PROBLEM DETAILS
Reproduce the records below verbatim, leaving out the pictures.

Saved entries
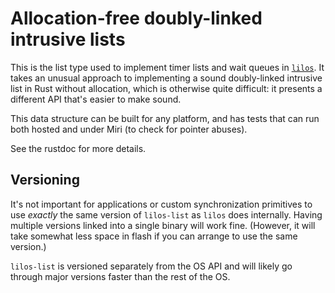# Allocation-free doubly-linked intrusive lists

This is the list type used to implement timer lists and wait queues in
[`lilos`]. It takes an unusual approach to implementing a sound doubly-linked
intrusive list in Rust without allocation, which is otherwise quite difficult:
it presents a different API that's easier to make sound.

This data structure can be built for any platform, and has tests that can run
both hosted and under Miri (to check for pointer abuses).

See the rustdoc for more details.

## Versioning

It's not important for applications or custom synchronization primitives to use
_exactly_ the same version of `lilos-list` as `lilos` does internally. Having
multiple versions linked into a single binary will work fine. (However, it will
take somewhat less space in flash if you can arrange to use the same version.)

`lilos-list` is versioned separately from the OS API and will likely go through
major versions faster than the rest of the OS.

[`lilos`]: https://docs.rs/lilos/latest/lilos/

EXERCISE RESULT
# Allocation-free doubly-linked intrusive lists

This is the list type used to implement timer lists and wait queues in
[`lilos`]. It takes an unusual approach to implementing a sound doubly-linked
intrusive list in Rust without allocation, which is otherwise quite difficult:
it presents a different API that's easier to make sound.

This data structure can be built for any platform, and has tests that can run
both hosted and under Miri (to check for pointer abuses).

See the rustdoc for more details.

## Versioning

It's not important for applications or custom synchronization primitives to use
_exactly_ the same version of `lilos-list` as `lilos` does internally. Having
multiple versions linked into a single binary will work fine. (However, it will
take somewhat less space in flash if you can arrange to use the same version.)

`lilos-list` is versioned separately from the OS API and will likely go through
major versions faster than the rest of the OS.

[`lilos`]: https://docs.rs/lilos/latest/lilos/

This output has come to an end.